### DATA
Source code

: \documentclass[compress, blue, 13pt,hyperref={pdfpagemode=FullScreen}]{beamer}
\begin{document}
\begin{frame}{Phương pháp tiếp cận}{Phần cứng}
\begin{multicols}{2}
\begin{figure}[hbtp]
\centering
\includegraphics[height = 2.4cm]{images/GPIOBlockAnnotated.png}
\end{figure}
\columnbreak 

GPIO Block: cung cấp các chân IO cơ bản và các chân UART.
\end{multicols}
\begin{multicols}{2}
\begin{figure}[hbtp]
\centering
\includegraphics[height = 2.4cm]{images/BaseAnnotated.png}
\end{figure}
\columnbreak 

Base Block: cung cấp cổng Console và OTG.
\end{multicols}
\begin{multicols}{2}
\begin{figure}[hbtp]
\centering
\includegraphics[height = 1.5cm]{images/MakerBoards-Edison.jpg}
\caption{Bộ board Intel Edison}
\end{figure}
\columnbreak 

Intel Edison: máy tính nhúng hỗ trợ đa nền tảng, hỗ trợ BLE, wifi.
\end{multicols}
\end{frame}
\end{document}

### EXERCISE
Your answer should be the lines of the records that hold the string "height".

### ANSWER BOX
\includegraphics[height = 2.4cm]{images/GPIOBlockAnnotated.png}
\includegraphics[height = 2.4cm]{images/BaseAnnotated.png}
\includegraphics[height = 1.5cm]{images/MakerBoards-Edison.jpg}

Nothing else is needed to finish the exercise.